With unstructured data, deep learning neural networks and transfer learning work best.
Tuning your model
ML model has hyperparameters you can adjust.
- parameters = model find these patterns in data
- hyperparameters = settings on a model you can adjust to potentially improve its ability to find patterns
e.g. random tree allows us to adjust different number of trees; we can add different layers in neural network.
Model Comparison & Evaluation
The term “Generalization” in Machine Learning refers to the ability of a model to train on a given data, and be able to predict with a respectable accuracy on similar but completely new or unseen data.
Ideally, performance on test/validation set should be similar to performance on training set.

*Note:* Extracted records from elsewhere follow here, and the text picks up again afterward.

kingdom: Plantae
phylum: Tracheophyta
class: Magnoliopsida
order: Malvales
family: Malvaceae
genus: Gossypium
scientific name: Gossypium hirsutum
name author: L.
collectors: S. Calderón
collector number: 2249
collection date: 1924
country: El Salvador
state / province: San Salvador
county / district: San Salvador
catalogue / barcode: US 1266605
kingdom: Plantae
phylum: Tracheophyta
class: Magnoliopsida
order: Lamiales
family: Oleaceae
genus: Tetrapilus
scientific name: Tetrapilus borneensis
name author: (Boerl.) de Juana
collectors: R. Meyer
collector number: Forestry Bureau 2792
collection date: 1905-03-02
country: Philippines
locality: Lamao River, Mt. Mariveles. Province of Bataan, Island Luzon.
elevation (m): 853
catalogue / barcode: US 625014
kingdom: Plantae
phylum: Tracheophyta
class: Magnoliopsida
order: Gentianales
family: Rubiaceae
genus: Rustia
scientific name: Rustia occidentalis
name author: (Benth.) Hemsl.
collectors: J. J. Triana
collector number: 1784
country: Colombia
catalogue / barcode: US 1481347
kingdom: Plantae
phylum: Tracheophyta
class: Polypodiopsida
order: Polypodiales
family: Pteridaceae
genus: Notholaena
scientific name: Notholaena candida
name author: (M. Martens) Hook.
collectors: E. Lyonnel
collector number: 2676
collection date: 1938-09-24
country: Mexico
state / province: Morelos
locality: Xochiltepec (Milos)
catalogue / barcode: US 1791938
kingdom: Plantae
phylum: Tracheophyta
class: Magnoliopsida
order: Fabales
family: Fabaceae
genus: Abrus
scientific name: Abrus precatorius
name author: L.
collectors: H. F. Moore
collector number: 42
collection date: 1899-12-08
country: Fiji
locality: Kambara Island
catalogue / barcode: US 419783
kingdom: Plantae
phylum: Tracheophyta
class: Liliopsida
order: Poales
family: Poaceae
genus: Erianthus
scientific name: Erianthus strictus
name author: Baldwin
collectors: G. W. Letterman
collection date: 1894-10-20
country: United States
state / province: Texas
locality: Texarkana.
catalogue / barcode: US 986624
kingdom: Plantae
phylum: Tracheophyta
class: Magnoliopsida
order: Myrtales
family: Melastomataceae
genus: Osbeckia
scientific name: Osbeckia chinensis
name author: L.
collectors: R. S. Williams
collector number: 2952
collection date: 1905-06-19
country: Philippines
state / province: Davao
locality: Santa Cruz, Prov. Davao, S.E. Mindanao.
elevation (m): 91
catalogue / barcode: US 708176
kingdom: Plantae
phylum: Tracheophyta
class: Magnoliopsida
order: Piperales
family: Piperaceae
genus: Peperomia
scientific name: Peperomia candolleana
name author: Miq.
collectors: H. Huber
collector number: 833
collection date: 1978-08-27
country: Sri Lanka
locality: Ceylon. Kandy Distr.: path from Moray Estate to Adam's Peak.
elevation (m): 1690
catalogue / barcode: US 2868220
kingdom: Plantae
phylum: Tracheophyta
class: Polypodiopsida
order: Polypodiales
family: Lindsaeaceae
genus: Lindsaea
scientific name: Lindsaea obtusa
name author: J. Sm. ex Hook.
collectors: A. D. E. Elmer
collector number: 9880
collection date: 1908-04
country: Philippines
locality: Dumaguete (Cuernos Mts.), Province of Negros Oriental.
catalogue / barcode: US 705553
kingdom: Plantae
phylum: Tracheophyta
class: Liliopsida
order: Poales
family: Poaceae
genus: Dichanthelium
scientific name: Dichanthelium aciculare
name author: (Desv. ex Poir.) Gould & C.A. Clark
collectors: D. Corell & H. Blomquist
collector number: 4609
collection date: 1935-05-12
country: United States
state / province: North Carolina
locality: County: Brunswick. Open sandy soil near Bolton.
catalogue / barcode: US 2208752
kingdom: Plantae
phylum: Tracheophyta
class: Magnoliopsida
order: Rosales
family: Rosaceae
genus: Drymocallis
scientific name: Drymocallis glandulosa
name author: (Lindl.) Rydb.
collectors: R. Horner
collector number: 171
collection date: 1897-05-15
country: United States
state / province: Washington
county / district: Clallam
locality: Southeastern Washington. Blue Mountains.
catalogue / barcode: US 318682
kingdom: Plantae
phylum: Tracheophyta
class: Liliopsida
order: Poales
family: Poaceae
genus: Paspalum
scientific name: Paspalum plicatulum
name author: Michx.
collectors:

2 directions that a model is not able to generalise well:
- underfitting: performance in testing is significantly lower than in training; i.e. model is undertrained and does not predict well outside training
- overfitting: performance in testing significantly higher than in training; i.e. model is doing too well in testing, which might lead to imperfect prediction in real world
Possible causes:
- data leakage: some of your test data leaks into training data (result in overfitting - e.g. machine knows the final exam questions beforehand)
- data mismatch: training and testing data are too different, so what machine learns in training does not apply well to testing
Fixes:
underfitting
- try a more advanced model
- increase model hyperparameters
- get more and better features
- train longer
overfitting
- collect more data
- use a less advanced model; a model performing too well in testing might lead to imperfect prediction in real world
- remove features
6 - Experimentation / Iteration
Building a ML model is an iterative process.
Typically, we want to start with a more simple model to establish a baseline before experimenting with more complex models.
We can also experiment with engineering better the features - this requires a deep understanding of our problem space and an intuition of what makes sense and what doesn't.
Our model is only as good as our data. Can we collect more features? Can we clean the data better? Can we remove outliers?
After
I did a fun Titanic challenge - create a ML model that predicts which passengers survived the Titanic shipwreck.
It is a simple Supervised Learning with Classification problem.
The full work through can be found here: https://www.kaggle.com/yinhowlew/titanic-kaggle-yh-v2
If you are keen to read more on the different machine learning algorithms (Decision Tree, Clustering, Logistic Regression), this is a great read for beginner.
But remember the Rule #1 of Machine Learning by Google: don't use Machine Learning unless you have to.